The opening of the Virgin Islands School of Technical Studies on Oct. 21 was a significant milestone in the annals of the education system in particular and the Virgin Islands in general. It is important to place this educational milestone in historic perspective.

 

Probably one of the earliest indications of the capabilities of the people of African ancestry to master technical skills was the construction of the famous pyramids of Africa, which still seems to defy the imagination of modern man. Even during the dark night of enslavement the technical skills of our ancestors shone through, and the building of such structures as the Church of the Africans at Kingstown, Tortola is a prime example.

After re-emancipation in 1834, Virgin Islanders also emancipated their trades and vocations. They wisely built trash houses as the material was gathered from the environment. From the 1920s to the 1950s, men of the VI built wooden houses, brick ovens and boats. Some of the men who went to work in Santo Domingo brought back such skills as soldering. The famous apprenticeship system was well established, and through it young men obtained skills in such trades as carpentry, boat building and sailing, and young ladies were taught baking, sewing and other skills. Sometime around the 1940s and 1950s termites destroyed wooden houses with a vengeance. The skilled men of the VI rose to the challenge and replaced the wooden houses with wall houses by building in sections. Later on, when banks came to the VI in the latter half of the 20th Century, the skilled men had mastered the art of building wall houses in sections and some homeowners did not have to secure mortgages. This history should be documented to provide continuity and provide students with a sense of pride at the indigenous skills of their ancestors.

First high school

The opening of the VI Secondary School in 1943 featured on its curriculum such technical subjects as woodwork, gardening and home economics. For many years the late Stanley Nibbs of Sea Cows Bay remained the sole woodwork instructor. At the upper classes of the primary schools there were simple art and craft classes, and the schools competed for a shield in handicraft. The vocational and technical education was broadened with the opening of the BVI Comprehensive High School in 1968. While pursuing a master’s degree with the University of Manchester in 1976-1977, I was required to review the VI education system, including technical education.

Among other things, I noted the building boom in the VI and joined in a call for a vocational and technical school of some kind.

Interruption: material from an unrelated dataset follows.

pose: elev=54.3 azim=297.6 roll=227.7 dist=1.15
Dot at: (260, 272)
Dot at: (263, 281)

To add insult to injury, however, many professionals looked down on technical skills. The opening of the Literacy and Skills Programme (LASP) in 1982, which was merged with the BVI High School and the vocational school at Baughers Bay, also added to vocational and technical skills. Similar attempts were made at the government school in The Valley, Virgin Gorda.

As president of the BVI Teachers Union, I worked with other union members to invite Hull University, where I earned a Ph.D. in curricular studies in 1991, to carry out a teachers training programme, which was financed by the VI government. As a result, some 42 teachers were awarded certificates and bachelor’s degrees in education. At the end of the programme, Hull University offered to assist with the college, which was in its planning stage. However, to the shock and disappointment of the teachers and other educators, the government refused. In 1990 the college was to be a technical institution, but this was abandoned for the arts programmes. These two major moves by the government of the day, against the advice of myself and others, have caused a severe setback to vocational and technical education in the VI for years. As I advised then, the arts programmes should have been added to the technical programmes.

One wonders if this was an attempt to lessen the influence of the BVI Teachers Union in establishing the college. Be that as it may, what a price to pay. The newly opened college struggled for years, and we may have lost a generation or more of Virgin Islanders who could have been exposed to more vocational and technical education. I shudder at these two mistakes but will shudder less with the opening of the new technical school. Talk show host Douglas Wheatley insists that those responsible for education at that time dropped the ball. One valuable lesson we should learn from all this is that we should always put the territory first.

‘Great things’

This grand occasion signifies that great things are expected of the new institution. The naming of one of the buildings in honour of the late Stanley Nibbs, who was a renowned teacher and woodwork instructor who served the VI for more than 50 years, is well deserving. The new school was long in becoming reality. As a former teacher, educator and curriculum expert, I extend best wishes to this new institution on behalf of myself and my family.